To survive beyond this decade, newspapers and other forms of local journalism must start telling readers why things happen and what they mean. They need to share the intriguing but problematic information that reporters and editors pick up on their rounds.
Recently when incoming sheriff Steve Bernal agreed to have Monterey PR man David Armanasco give him public relations advice through the transition, I wrote about who Armanasco is, about his connections to the community power structure. Some suggested I was somehow “going after” Armanasco and writing things that everyone already knew. I wasn’t going after anyone. I was simply trying to take information that government and business insiders know all about and share it with everyone else so they would have a better understanding of subsequent events. It isn’t only government and business insiders who need to understand how things work. Connecting the dots has become rare in journalism outside the big metro papers. It needs to be the norm.
Allison Pill played Maggie, the ditzy intern of Season 1 who grew into the smart and tough producer by Season 3 despite the best efforts of the boys in the newsroom
Can newspapers be saved or, better question, can local journalism be saved? As ad revenues and circulation have declined, newspaper owners have done the worst and easiest thing. Rather than rise to the fight, they have routinely and systematically cut expenses in order to artificially keep profit margins high. For much of the last half century, small to medium newspapers have enjoyed returns on investment of over 20 percent. In the last half decade, they have maintained such margins by cutting staffs and making papers smaller. In a system that rewards quarterly profit increases and provides little incentive for re-investment or long-term thinking, they started eating the seed corn.
I’m afraid I’m beginning to sound more than a little preachy, too Sorkinesque, and I apologize. But I am passionate about journalism and I applaud Sorkin for taking all sorts of creative risks and bringing an inside baseball approach to a topic that has received far too little examination. Mass journalism’s acceptance of the official line, its reliance on spokespeople rather than facts, has shortchanged the public even as it has diminished the industry’s bottom line. I join Sorkin and a frustrated collection of risky characters in believing that journalists need to shrug off the last half century of complacency and dig for hidden truths while there is some chance of becoming relevant again.

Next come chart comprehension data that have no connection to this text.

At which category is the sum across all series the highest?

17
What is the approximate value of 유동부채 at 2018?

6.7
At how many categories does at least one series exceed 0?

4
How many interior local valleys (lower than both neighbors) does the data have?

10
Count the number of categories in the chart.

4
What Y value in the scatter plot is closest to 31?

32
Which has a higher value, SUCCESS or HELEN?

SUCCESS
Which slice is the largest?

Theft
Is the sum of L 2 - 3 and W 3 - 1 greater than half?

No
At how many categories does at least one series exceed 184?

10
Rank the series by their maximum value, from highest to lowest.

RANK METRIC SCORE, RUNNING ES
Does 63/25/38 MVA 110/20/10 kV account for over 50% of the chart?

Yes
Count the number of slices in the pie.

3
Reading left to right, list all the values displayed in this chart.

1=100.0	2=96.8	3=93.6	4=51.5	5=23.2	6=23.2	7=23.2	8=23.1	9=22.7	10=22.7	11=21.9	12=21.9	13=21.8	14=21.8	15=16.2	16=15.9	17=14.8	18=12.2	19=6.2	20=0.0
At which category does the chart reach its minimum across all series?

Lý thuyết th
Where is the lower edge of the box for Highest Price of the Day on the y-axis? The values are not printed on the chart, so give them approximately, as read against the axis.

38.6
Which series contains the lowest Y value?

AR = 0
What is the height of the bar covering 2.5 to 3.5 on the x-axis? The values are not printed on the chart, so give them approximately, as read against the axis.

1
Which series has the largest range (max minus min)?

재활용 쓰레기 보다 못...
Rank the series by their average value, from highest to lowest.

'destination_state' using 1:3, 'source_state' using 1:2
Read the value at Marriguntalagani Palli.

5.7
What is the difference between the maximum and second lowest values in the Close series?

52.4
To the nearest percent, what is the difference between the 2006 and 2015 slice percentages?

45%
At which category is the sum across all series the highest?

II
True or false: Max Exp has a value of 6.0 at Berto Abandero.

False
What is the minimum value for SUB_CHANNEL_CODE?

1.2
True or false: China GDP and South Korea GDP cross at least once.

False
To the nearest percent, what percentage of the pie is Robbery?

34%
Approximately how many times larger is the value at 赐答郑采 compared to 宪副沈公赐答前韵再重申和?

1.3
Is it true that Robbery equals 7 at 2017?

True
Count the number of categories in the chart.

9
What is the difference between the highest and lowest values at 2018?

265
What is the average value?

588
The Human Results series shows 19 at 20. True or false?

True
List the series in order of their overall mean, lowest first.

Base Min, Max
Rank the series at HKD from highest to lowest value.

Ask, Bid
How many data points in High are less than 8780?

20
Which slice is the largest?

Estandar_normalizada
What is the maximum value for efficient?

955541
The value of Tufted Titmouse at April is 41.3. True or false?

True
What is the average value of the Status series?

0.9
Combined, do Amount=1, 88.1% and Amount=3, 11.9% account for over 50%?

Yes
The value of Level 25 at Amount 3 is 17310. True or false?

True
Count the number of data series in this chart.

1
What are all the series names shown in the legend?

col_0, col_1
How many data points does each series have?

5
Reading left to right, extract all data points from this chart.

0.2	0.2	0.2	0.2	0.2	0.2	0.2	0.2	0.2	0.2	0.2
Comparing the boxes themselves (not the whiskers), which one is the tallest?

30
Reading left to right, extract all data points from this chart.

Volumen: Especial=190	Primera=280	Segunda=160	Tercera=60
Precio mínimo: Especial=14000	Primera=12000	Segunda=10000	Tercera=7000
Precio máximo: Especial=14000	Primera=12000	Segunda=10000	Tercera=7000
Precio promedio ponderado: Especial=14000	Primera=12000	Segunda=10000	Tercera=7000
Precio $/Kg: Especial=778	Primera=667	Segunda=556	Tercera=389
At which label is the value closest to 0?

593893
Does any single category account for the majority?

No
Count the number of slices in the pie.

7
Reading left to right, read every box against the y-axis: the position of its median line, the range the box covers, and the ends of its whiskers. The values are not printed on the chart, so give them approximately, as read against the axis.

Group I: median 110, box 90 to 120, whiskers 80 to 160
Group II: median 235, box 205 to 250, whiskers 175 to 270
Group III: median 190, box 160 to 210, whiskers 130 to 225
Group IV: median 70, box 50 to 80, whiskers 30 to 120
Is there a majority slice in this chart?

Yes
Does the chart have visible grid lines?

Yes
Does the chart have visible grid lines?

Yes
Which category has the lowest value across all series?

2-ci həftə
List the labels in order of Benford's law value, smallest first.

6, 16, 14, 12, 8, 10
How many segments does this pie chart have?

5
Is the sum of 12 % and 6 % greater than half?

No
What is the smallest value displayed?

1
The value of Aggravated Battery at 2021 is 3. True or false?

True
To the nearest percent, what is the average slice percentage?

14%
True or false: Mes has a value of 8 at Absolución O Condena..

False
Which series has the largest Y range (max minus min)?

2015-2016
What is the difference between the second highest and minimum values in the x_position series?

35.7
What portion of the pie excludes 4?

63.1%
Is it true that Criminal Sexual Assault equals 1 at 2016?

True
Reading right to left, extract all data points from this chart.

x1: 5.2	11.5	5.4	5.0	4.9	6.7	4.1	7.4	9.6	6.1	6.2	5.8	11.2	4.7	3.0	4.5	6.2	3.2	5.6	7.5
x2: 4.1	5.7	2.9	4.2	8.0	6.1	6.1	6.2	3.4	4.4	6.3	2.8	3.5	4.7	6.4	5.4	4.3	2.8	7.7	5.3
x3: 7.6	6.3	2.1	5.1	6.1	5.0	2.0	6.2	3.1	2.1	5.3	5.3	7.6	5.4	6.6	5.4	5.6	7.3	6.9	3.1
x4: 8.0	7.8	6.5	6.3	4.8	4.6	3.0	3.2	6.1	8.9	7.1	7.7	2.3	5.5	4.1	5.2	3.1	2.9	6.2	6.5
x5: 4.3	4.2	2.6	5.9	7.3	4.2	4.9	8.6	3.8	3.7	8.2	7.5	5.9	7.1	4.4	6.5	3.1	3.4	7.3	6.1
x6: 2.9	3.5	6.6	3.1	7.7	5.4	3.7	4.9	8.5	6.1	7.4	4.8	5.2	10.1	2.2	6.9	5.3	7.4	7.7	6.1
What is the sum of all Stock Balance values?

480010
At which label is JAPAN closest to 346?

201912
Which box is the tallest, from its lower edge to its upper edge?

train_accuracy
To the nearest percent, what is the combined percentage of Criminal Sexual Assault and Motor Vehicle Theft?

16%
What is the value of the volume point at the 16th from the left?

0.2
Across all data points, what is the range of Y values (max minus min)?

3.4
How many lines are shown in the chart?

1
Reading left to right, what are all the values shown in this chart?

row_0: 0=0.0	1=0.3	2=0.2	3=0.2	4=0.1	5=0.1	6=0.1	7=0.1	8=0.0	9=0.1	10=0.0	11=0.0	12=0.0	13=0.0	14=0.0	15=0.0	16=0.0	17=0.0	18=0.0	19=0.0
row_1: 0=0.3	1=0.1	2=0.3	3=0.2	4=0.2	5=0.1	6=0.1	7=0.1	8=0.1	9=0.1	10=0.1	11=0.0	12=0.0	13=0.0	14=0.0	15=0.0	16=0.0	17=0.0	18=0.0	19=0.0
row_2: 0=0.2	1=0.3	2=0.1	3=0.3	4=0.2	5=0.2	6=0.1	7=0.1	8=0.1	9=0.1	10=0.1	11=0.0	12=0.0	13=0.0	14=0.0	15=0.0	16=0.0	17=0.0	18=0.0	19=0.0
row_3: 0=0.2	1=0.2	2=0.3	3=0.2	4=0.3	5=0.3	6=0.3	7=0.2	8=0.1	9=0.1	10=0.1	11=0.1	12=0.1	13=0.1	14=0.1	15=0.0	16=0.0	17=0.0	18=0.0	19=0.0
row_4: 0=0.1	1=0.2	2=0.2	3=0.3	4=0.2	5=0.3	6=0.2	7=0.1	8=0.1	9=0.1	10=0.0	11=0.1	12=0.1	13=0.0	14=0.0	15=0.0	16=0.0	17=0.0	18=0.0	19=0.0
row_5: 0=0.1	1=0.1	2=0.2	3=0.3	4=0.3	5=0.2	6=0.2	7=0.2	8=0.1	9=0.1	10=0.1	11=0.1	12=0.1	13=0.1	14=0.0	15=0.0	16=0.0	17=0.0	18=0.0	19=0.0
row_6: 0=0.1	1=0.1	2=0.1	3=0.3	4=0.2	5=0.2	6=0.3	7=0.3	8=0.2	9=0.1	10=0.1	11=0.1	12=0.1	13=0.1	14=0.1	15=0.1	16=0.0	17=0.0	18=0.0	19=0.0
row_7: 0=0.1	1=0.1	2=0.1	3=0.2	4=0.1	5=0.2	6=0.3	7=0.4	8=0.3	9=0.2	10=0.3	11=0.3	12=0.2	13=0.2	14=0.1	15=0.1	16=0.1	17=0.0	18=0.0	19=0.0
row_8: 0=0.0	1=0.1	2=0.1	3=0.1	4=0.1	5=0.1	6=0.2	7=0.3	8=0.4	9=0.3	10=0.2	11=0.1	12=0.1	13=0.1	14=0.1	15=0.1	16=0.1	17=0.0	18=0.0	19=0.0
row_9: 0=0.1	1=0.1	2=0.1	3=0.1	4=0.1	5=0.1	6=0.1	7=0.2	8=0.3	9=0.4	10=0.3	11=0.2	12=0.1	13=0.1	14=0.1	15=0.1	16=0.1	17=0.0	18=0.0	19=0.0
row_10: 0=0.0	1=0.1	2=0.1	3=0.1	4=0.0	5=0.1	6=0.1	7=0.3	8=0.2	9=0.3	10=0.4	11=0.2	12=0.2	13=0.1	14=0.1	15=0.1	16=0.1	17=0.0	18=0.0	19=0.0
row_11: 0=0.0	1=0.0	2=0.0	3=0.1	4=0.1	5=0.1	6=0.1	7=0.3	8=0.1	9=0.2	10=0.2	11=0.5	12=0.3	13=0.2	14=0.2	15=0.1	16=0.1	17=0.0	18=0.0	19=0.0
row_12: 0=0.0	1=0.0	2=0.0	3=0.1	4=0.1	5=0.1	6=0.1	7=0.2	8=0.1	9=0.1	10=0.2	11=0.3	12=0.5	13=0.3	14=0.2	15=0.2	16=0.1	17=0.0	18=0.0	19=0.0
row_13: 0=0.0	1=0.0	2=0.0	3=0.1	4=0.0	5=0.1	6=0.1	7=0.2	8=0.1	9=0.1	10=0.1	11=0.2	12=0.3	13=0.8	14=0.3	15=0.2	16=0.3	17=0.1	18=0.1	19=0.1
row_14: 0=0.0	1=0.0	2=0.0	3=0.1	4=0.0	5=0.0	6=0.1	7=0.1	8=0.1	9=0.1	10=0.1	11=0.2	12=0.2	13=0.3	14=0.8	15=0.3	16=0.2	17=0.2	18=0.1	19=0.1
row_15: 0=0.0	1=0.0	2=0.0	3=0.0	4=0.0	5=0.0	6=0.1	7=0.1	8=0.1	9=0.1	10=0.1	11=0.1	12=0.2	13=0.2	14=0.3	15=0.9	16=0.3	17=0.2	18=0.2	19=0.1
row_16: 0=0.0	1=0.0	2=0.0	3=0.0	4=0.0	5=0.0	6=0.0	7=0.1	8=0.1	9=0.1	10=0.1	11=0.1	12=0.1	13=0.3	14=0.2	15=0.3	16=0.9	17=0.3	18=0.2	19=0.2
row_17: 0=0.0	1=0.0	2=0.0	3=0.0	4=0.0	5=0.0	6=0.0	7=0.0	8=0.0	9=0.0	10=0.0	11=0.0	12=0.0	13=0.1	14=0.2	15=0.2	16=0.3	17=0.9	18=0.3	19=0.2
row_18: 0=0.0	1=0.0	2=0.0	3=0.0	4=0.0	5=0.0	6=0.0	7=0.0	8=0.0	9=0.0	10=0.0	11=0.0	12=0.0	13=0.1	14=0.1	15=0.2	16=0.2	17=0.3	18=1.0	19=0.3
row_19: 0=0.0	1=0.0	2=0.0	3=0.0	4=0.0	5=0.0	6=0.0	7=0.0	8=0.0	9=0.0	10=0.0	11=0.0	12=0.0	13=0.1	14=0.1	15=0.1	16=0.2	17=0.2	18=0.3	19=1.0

I guess, bottom line, that this is what the Monterey Bay Partisan is about here in the bargain basement of journalism’s boondocks. It’s a clumsy attempt to cover the news, or at least augment the daily report, without worrying about offending advertisers or hearing that the Chamber of Commerce and Cal Am want a word with the publisher. When I watched “The Newsroom,” it wasn’t just for entertainment. I did care a little about Maggie’s latest crush, but I watched for the encouragement. I wanted to be reminded that what we’re used to is not the right way to go about this and that it is worth searching for, even fighting for, a better way.